All of my memories of Manhattan come from one of my favorite shows as a kid, Family Affair,




the six-season (1966-71) long melodrama which took place mostly in a high-rise apartment on E. 64th Street, just a couple blocks away from the south Central Park entrance near the zoo.


It seemed every few episodes French or Uncle Bill would take Buffy and Jody down to the Park for a little 'green time.'  In heartfelt scenes depicting first-time male caregivers muddling through the daily tasks of the well-to-do raising kids in the big city, it was Uncle Bill's grandfatherly wisdom combined with French's insistence on precision that always managed to turn little troubles alright.  Without research or a visit, those images of fake green studio sets might have been about all I'd have to hang onto.
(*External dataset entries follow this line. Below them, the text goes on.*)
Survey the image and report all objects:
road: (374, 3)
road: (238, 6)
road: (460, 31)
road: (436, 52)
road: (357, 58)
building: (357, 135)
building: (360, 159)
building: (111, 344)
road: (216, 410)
At another glance,


you find that even though Central Park is steeped in as much history as nearly any other part of the city, it looks like the park has maintained its allure as a landscape full of mystery, unfolding almost like pages in a giant story book.






One of my favorite stories is of Cleopatra's Needle, the ancient Egyptian obelisk located just west of the Metropolitan, at the west central edge.  One of a grouping of four Egyptian obelisks unearthed and given to countries in Europe and the U.S.,


New York received this one as a gift back in 1879 from the Governor of Alexandria.  What's most mysterious is to imagine how they moved and re-erected a 71-foot, 244 ton stone structure with limited funding and technologies?  William H. Vanderbilt gave $100,000 for the venture, and the journey from Alexandria began by rolling the monument over a wooden contraption through a hole pierced in the hull of the steamer Dessoug.


Once at the Hudson River shores, the enclosed obelisk was transported along a special elevated rail track 10,095 feet which took 112 days, and finally installed at its current spot.


In something of a not-so-mysterious twist of fate, the heiroglyphs praising Thutmosis III along its side began to erode in the big city due to pollution and climate.  An archivist in Egypt has warned that if the park conservancy doesn't restore the ancient script, Alexandrians might come back to get their ancient possession.  Uncle Bill, an engineer, could have fixed it.